Deutsche Medien wie der Spiegel berichten in aller Ausführlichkeit über den Brand in einer schweizer Disco, bei dem in der Neujahrsnacht nach aktuellem Stand 40 Menschen gestorben sind und etwa 155 teilweise schwer verletzt wurden. Dem Spiegel beispielsweise war das Unglück zum jetzigen Zeitpunkt mehr als zwölf Artikel in weniger als zwei Tagen wert.
Dass in der gleichen Nacht ebenfalls bei einer Neujahrsfeier im zu Russland gehörenden Gebiet Cherson bei Explosionen und einem Brand in einem Café mindestens 27 Menschen, darunter zwei Kinder, getötet und weitere 31, darunter fünf Kinder, verletzt wurden, ist dem Spiegel hingegen keine einzige Meldung wert.
Das ist auch kein Wunder, denn das Unglück im Gebiet Cherson war nicht etwa ein Unfall oder die Folge von russischem Beschuss, was dem Spiegel sicherlich ebenso viele Artikel wert gewesen wäre, wie das Unglück in der Schweiz, sondern es war die Ukraine, die das Café im Gebiet Cherson mit drei Drohnen angegriffen hat, von denen zwei mit Splitterbomben und eine mit einem brennbaren Gemisch bestückt war, um das gezielte Massaker an Zivilisten noch „effektiver“ zu machen.
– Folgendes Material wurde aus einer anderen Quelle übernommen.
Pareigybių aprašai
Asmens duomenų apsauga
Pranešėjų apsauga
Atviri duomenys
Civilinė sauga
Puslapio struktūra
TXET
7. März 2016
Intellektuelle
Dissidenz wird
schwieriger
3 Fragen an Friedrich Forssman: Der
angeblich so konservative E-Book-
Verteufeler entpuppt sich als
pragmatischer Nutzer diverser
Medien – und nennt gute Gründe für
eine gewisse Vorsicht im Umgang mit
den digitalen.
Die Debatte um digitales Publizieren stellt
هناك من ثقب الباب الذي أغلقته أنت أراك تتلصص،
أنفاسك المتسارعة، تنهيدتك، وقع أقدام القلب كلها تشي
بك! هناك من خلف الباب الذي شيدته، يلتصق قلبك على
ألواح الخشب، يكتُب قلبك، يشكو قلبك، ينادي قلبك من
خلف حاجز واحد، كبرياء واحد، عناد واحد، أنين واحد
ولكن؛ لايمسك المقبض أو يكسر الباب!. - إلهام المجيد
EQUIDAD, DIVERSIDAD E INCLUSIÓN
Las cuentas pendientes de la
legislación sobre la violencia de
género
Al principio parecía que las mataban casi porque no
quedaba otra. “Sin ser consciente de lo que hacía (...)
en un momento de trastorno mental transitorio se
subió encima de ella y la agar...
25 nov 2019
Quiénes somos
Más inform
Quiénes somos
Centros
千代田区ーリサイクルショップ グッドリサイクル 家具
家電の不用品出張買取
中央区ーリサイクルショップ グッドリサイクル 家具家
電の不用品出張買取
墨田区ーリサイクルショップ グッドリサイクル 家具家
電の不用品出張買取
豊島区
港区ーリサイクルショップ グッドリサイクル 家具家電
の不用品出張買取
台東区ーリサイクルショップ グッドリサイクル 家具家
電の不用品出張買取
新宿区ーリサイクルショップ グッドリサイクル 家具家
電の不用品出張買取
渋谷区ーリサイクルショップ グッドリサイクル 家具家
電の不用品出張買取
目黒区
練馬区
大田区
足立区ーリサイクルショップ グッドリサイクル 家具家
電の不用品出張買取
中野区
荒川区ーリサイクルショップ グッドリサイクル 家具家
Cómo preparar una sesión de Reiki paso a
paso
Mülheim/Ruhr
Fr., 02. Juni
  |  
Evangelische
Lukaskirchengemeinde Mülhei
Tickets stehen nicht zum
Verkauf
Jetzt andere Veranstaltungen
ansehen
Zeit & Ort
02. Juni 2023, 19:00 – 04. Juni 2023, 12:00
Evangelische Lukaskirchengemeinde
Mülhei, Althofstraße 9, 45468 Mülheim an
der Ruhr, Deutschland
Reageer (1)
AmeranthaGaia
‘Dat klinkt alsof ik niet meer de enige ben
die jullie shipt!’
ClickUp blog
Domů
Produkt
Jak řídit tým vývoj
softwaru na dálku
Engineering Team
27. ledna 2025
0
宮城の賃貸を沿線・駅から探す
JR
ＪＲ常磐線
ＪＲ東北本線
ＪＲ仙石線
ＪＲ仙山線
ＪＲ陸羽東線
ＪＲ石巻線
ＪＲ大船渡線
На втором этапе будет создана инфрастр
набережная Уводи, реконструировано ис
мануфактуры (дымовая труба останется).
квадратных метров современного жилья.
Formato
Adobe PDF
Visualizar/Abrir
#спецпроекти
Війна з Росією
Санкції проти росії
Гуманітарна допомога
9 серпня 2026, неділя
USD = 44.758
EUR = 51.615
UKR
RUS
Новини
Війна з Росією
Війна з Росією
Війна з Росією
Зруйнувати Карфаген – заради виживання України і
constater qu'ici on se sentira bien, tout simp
Zeugenaussagen zufolge verfehlte die erste Drohne ihr Ziel und schlug neben dem Café ein. Die zweite, mit einem Sprengsatz und Kartätschen bestückt, traf ihr Ziel und und die Menschen in dem Café wurden von den Splittern buchstäblich durchsiebt. Die dritte Drohne, beladen mit der extrem brennbaren Mischung, schlug als letzte ein, wobei die Temperatur des Feuers so hoch war, dass viele Opfer bis zur Unkenntlichkeit verbrannt sind. Die Identifizierung der Opfer gestaltet sich daher schwierig, denn oft lässt sich bei den Überresten nur anhand ihrer Größe erkennen, ob das Opfer ein Kind oder ein Erwachsener war.
Da die dort stationierten russischen Soldaten sich oft mit der Zivilbevölkerung anfreunden, wie ich selbst erlebt habe, können die Behörden zwar nicht ausschließen, dass bei der Feier auch Soldaten in dem Café waren, aber aus den Aussagen der Überlebenden, die befragt wurden, geht hervor, dass das eine private Feier der dort lebenden Zivilisten war und dass dort keine hochrangigen Offiziere waren, sondern bestenfalls einzelne Soldaten, die von den Bewohnern eingeladen waren und die nicht dienstlich, sondern privat dort waren.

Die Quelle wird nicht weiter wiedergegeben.